Compatibility between the market and society was simply assumed – a fatal error...
The language of today’s EU – competitiveness, flexibility, national security, fiscal prudence, means-tested social programmes – reveals a mindset that is aiming to compete with the US merely by mimicking it. These days the corporate agenda is firmly in the saddle as national politicians from Bonn to Budapest use the EU as a mechanism to avoid responsibility for unpopular measures they in fact endorse.
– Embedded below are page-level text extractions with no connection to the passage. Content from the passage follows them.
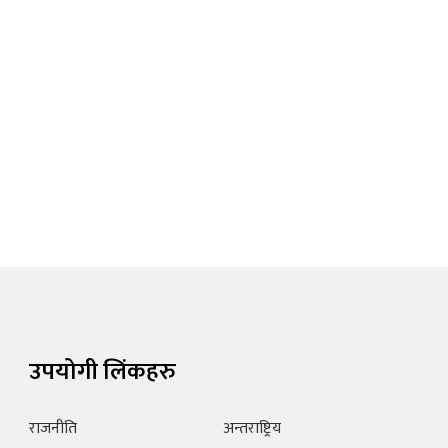
उपयोगी लिंकहरु
राजनीति
अन्तराष्ट्रिय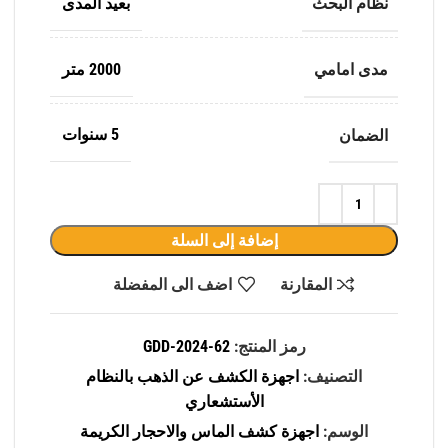
نظام البحث
بعيد المدى
مدى امامي
2000 متر
الضمان
5 سنوات
إضافة إلى السلة
المقارنة
اضف الى المفضلة
رمز المنتج:
GDD-2024-62
التصنيف:
اجهزة الكشف عن الذهب بالنظام
الأستشعاري
الوسم:
اجهزة كشف الماس والاحجار الكريمة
According to this ‘dictatorship of no alternatives’ it is essential to:
* Break up public control over service-provision of everything from water to parcel and post delivery.
* Stop all public subsidies for whatever purpose (employment, regional disparities, social exclusion) to create a ‘level playing field’ for corporate competition.
* Break down ‘special interests’ of labour unions in order to create a more flexible labour market: more wage competition, more part-time work, less job protection, a lower minimum wage, and an end to employment taxes.
* Cut red tape by either simplifying or reducing regulation for environmental and consumer protection.
But, as the following pages demonstrate, many Europeans aren’t taking this corporate design of their continent lying down. A new opposition does not want so much to abandon Europe as to recast it according to a renewed social vision. It is not so much against the idea of European-wide organization as against its capture by market ideologues and top-down institutions. This movement is the core of the opposition to current EU constitutional proposals and neoliberal initiatives such as the infamous Bolkerstein Amendment that would have enshrined investors’ rights at the expense of national standards such as environmental quality or labour legislation.
For this movement, Europe remains an important stage on which to extend democracy and build on what is good about a European way of life.